Ticker | No of HFs with positions | Total Value of HF Positions (x1000) | Change in HF Position |
---|---|---|---|
SHAK | 22 | 393753 | -3 |
ATGE | 12 | 268581 | -8 |
EGHT | 20 | 368670 | 6 |
NBTB | 4 | 10462 | -3 |
Average | 14.5 | 260367 | -2 |
View table here if you experience formatting issues.
As you can see these stocks had an average of 14.5 hedge funds with bullish positions and the average amount invested in these stocks was $260 million. That figure was $304 million in BLDR’s case. Shake Shack Inc (NYSE:SHAK) is the most popular stock in this table. On the other hand NBT Bancorp Inc. (NASDAQ:NBTB) is the least popular one with only 4 bullish hedge fund positions. Compared to these stocks Builders FirstSource, Inc. (NASDAQ:BLDR) is more popular among hedge funds. Our calculations showed that top 10 most popular stocks among hedge funds returned 41.4% in 2019 and outperformed the S&P 500 ETF (SPY) by 10.1 percentage points.
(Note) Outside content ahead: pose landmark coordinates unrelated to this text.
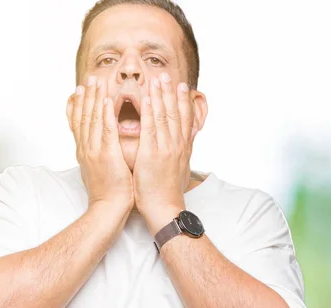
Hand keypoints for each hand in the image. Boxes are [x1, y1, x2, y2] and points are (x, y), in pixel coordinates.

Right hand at [66, 76, 134, 211]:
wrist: (109, 209)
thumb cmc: (110, 193)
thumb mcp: (100, 171)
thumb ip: (100, 156)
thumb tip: (102, 149)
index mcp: (85, 152)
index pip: (78, 124)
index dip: (78, 105)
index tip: (79, 90)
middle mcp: (86, 149)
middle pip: (83, 117)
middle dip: (86, 97)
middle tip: (88, 80)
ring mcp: (94, 151)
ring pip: (92, 119)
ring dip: (94, 99)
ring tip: (97, 82)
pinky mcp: (106, 155)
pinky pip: (105, 130)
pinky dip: (105, 114)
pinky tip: (107, 101)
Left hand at [133, 73, 197, 233]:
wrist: (165, 208)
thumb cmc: (167, 192)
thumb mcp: (178, 169)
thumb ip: (178, 154)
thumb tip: (180, 147)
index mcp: (182, 148)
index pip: (185, 119)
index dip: (183, 101)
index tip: (182, 86)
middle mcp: (177, 145)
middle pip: (176, 113)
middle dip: (171, 92)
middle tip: (167, 75)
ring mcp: (166, 148)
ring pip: (164, 116)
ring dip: (160, 95)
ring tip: (157, 79)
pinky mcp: (152, 153)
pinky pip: (150, 127)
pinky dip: (149, 111)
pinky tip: (145, 97)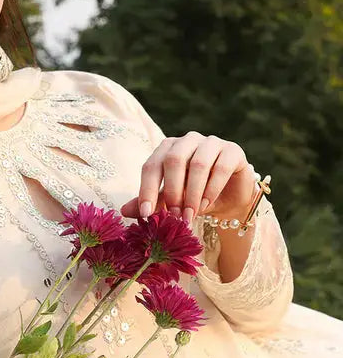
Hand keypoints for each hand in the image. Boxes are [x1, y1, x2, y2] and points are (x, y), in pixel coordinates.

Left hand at [120, 132, 256, 226]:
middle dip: (172, 191)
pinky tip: (206, 205)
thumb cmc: (193, 197)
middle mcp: (187, 140)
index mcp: (167, 149)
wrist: (227, 200)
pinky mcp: (233, 151)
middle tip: (173, 216)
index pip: (151, 165)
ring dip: (192, 193)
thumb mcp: (169, 202)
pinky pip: (221, 167)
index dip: (147, 189)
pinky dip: (212, 188)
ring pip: (198, 163)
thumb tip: (124, 211)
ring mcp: (211, 142)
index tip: (146, 214)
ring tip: (190, 214)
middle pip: (174, 159)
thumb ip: (151, 203)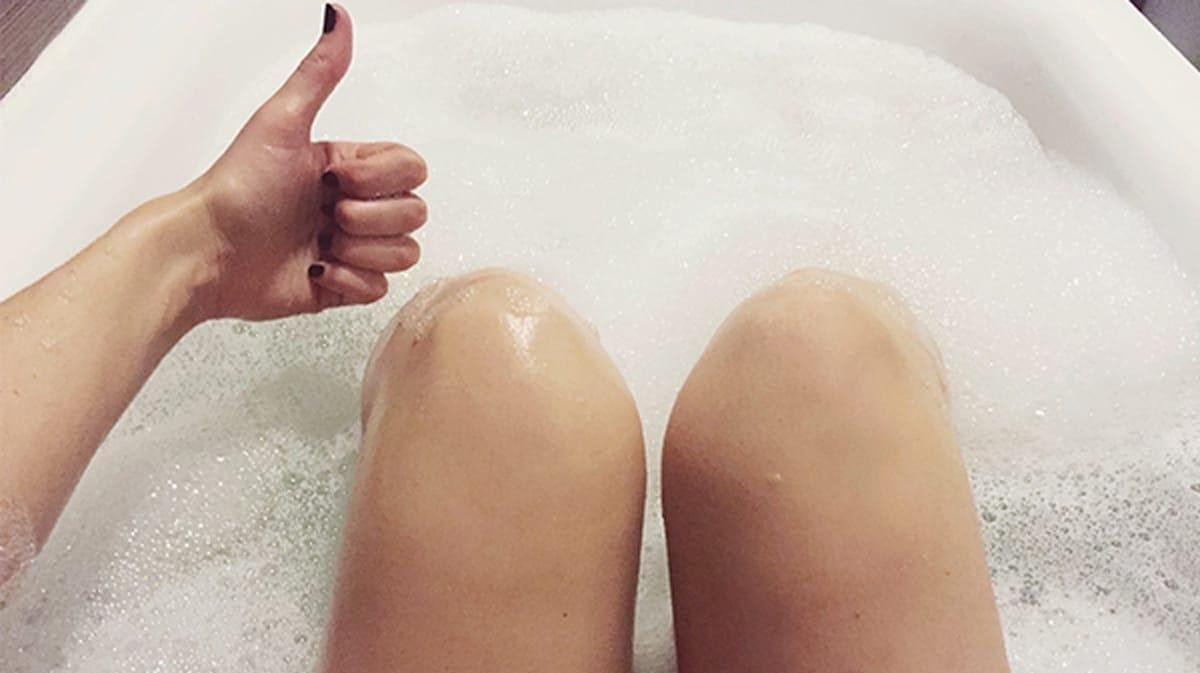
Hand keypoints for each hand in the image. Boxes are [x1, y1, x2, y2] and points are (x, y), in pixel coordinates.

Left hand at [192, 3, 426, 319]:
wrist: (206, 253)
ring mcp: (350, 249)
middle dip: (370, 218)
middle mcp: (353, 206)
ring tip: (318, 245)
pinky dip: (348, 282)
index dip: (380, 178)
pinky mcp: (341, 287)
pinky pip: (380, 290)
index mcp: (347, 167)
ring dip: (360, 251)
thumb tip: (337, 18)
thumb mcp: (280, 124)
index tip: (334, 178)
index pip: (411, 169)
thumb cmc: (235, 189)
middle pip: (414, 213)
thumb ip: (318, 75)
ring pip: (403, 253)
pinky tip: (315, 271)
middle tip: (324, 215)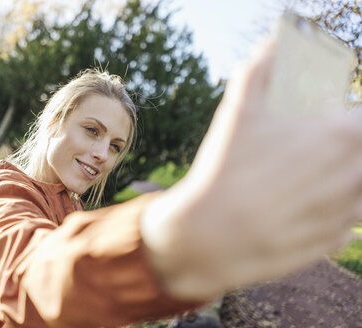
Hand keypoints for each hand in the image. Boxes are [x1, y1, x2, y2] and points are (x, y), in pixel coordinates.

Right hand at [141, 41, 361, 299]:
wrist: (209, 237)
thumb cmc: (224, 171)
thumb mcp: (236, 112)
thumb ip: (258, 70)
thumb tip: (269, 45)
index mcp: (339, 136)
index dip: (350, 118)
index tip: (328, 121)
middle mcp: (353, 175)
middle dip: (346, 147)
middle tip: (310, 149)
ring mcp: (346, 213)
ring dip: (344, 179)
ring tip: (305, 177)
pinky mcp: (333, 240)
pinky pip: (347, 219)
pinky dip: (333, 209)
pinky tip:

These stocks returned 8.3% in 2020 through the end of May but still managed to beat the market by 13.2 percentage points. Hedge funds were also right about betting on BLDR as the stock returned 70.2% so far in Q2 (through the end of May) and outperformed the market by an even larger margin. Hedge funds were clearly right about piling into this stock relative to other stocks with similar market capitalizations.